*Work request*.
Pictures aside, write every record out again word for word.

*The data*.
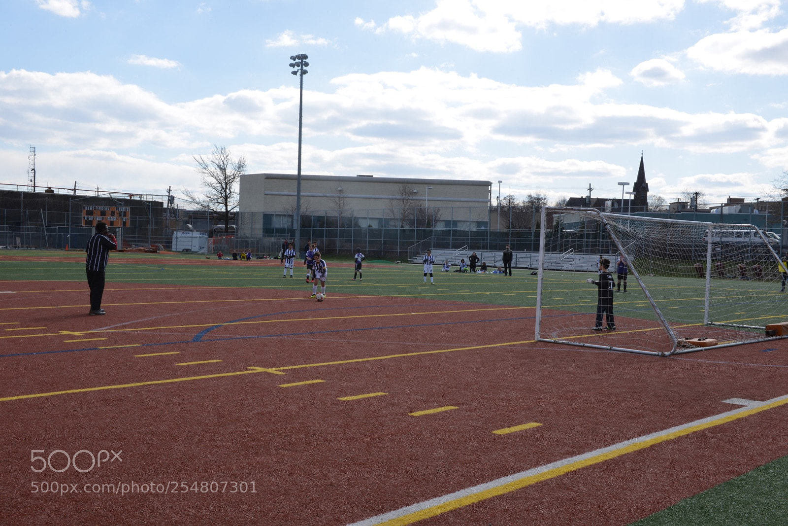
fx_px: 832
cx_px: 394
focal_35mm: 38
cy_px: 263
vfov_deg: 35.1
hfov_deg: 50.7
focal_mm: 38
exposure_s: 1/30
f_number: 22
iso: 100
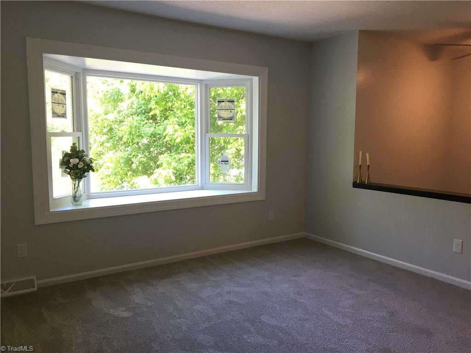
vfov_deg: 48.2
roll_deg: +0.4
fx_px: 395
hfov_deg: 61.7
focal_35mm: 29
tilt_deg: -6.4
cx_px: 236
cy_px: 176
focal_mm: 4.15
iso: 50
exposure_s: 1/30
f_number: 2.2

*Response*.
fx_px: 832
cx_px: 394
focal_35mm: 38
cy_px: 263
vfov_deg: 35.1
hfov_deg: 50.7
focal_mm: 38
exposure_s: 1/30
f_number: 22
iso: 100
vfov_deg: 48.2
roll_deg: +0.4
fx_px: 395
hfov_deg: 61.7
focal_35mm: 29
tilt_deg: -6.4
cx_px: 236
cy_px: 176
focal_mm: 4.15
iso: 50
exposure_s: 1/30
f_number: 2.2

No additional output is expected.